##### Document text
- March 4, 2026
- Posted by: admin
- Category: BitCoin, Blockchain, Cryptocurrency, Investments
The South Korean stock market (KOSPI) closed near 5,094 after falling 12.06% in a single session today.
The index had already fallen 7.24% the prior session, taking the two-day slide to roughly 18.4% on a compounded basis. South Korean equities did not fall alone, but the magnitude set Korea apart in a global risk-off window.
However, Bitcoin moved higher during Asian hours to just below $72,000 for the first time since Feb. 8, proving that correlations can break hardest on the days when investors most expect them to hold.
Given Bitcoin’s decline during APAC trading hours on Monday, seeing BTC surge today, while South Korean equities tumble, was unexpected.

In recent weeks, Bitcoin has mostly traded inside a broad $60,000–$70,000 band. Glassnode argued that the range itself had become part of the market structure, as traders respond to ETF flow trends and derivatives exposure rather than to macro developments alone.
##########
Actions to take:
**a)** Copy the records verbatim, from their first line through the line containing "2014 | Result: 35.08% -> 30.08%", including both ends.
**b)** Extend the post about Bitcoin rising while the KOSPI fell, picking up right after its final sentence.
##### Records to use
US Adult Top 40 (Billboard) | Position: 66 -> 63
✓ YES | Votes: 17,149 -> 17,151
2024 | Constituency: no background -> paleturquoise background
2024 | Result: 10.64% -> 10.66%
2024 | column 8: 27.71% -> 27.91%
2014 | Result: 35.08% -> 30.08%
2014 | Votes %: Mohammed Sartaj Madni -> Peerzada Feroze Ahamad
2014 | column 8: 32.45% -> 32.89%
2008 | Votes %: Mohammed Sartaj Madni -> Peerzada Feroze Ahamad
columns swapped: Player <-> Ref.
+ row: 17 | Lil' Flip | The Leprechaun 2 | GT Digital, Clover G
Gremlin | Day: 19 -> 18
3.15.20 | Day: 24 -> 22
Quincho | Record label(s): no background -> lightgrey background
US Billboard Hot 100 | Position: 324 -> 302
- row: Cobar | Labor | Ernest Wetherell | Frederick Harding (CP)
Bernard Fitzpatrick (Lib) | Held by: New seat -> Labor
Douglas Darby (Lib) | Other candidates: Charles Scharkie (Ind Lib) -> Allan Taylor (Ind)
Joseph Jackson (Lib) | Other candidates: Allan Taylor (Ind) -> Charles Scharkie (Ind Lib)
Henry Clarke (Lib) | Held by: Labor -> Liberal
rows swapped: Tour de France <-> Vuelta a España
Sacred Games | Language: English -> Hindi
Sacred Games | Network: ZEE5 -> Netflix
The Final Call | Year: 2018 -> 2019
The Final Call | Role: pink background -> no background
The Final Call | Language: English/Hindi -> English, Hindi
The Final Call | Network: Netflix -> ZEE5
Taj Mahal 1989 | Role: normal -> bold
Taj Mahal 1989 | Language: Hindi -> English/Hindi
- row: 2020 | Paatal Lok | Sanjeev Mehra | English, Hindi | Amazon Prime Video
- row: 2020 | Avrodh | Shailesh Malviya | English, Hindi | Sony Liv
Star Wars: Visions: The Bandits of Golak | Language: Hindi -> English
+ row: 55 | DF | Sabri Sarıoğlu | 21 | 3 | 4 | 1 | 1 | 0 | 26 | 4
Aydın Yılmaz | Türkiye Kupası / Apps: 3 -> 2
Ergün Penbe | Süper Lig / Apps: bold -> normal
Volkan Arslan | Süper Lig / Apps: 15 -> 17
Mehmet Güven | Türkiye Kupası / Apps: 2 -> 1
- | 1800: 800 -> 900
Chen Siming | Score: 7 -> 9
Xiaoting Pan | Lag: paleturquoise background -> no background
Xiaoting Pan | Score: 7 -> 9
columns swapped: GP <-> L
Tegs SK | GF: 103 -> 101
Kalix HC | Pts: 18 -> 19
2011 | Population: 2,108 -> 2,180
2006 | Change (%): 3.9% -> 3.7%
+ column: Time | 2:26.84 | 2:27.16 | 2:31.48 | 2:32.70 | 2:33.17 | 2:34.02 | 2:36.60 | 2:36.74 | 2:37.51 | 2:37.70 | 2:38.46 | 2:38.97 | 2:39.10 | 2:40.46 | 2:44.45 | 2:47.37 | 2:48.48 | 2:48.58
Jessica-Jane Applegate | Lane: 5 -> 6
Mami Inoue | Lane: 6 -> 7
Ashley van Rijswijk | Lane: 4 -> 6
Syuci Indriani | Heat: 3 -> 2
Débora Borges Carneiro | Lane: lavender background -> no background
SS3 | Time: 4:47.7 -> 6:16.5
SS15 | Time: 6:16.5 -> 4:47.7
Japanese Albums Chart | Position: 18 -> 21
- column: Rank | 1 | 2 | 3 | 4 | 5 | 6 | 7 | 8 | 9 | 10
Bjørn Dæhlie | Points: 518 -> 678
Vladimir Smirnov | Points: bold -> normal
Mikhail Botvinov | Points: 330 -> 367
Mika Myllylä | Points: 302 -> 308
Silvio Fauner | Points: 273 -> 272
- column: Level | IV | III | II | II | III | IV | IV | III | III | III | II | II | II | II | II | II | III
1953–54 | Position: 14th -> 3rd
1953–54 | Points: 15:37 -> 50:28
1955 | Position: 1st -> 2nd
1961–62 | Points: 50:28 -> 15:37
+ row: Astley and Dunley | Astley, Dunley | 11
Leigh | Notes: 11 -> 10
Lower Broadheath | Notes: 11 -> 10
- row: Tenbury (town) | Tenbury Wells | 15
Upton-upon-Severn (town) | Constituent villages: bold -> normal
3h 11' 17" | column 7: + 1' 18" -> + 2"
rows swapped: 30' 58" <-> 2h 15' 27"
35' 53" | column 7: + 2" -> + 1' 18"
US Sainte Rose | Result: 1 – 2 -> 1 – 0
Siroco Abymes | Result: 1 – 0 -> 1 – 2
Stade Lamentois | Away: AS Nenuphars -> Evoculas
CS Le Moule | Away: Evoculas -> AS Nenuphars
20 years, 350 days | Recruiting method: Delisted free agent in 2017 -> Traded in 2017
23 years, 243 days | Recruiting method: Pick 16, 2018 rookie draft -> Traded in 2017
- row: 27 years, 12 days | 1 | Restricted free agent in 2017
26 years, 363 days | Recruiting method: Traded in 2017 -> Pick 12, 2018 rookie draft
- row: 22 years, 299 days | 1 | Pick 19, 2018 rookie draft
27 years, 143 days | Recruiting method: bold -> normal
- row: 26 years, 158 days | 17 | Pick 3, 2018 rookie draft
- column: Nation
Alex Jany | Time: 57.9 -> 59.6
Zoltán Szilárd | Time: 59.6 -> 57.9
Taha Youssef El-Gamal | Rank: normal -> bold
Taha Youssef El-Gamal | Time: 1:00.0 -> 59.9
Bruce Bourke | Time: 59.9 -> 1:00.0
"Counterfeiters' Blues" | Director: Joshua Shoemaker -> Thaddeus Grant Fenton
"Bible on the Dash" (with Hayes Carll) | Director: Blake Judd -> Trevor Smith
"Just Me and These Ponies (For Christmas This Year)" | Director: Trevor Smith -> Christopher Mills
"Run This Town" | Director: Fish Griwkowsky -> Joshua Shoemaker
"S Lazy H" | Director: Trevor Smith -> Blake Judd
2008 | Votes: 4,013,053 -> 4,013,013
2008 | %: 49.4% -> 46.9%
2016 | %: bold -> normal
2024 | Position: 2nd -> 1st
##########
Final answers:
**a)**
US Adult Top 40 (Billboard) | Position: 66 -> 63
✓ YES | Votes: 17,149 -> 17,151
2024 | Constituency: no background -> paleturquoise background
2024 | Result: 10.64% -> 10.66%
2024 | column 8: 27.71% -> 27.91%
2014 | Result: 35.08% -> 30.08%

**b)**
The divergence between Korea’s benchmark and Bitcoin puts numbers behind the question, “When an Asia-first shock hits oil, foreign exchange, and equity leverage at once, which markets become the funding source, and which markets become the release valve?
The KOSPI move was the largest one-day drop since 2008. A sudden repricing of imported energy risk, pressure on the won, and forced de-risking in a market with concentrated exposures.
| Metric | Verified figure | Source link |
|---|---|---|
| KOSPI close (Mar. 4, 2026) | ~5,094 | KOSPI |
| KOSPI one-day move (Mar. 4, 2026) | -12.06% | close |
| KOSPI prior day move (Mar. 3, 2026) | -7.24% | daily |
| Two-day compounded move (Mar. 3–4, 2026) | ~ -18.4% | changes |
| Won stress level cited in reports | ~1,500 per USD | won |
| Brent level cited in reports | ~$83 | Brent |
| South Korea crude import exposure | ~2.6M b/d; >60% from Middle East | imports |
| Crypto fund flow pulse (weekly) | -$288M total; -$215M BTC | outflows |
| BTC range referenced by on-chain commentary | $60,000–$70,000 | range |
Korea repriced energy and FX risk in a market built on concentration
Korea’s selloff was a stress test of a specific macro profile. The country is a major energy importer, and official energy data show it has imported just under 2.6 million barrels per day of crude, with more than 60% sourced from the Middle East.
Those EIA figures make the sensitivity concrete: a shipping disruption does not need to shut off barrels to raise the risk premium across freight, insurance, and near-term supply contracts, and that premium can filter into inflation expectations quickly in an import-heavy economy.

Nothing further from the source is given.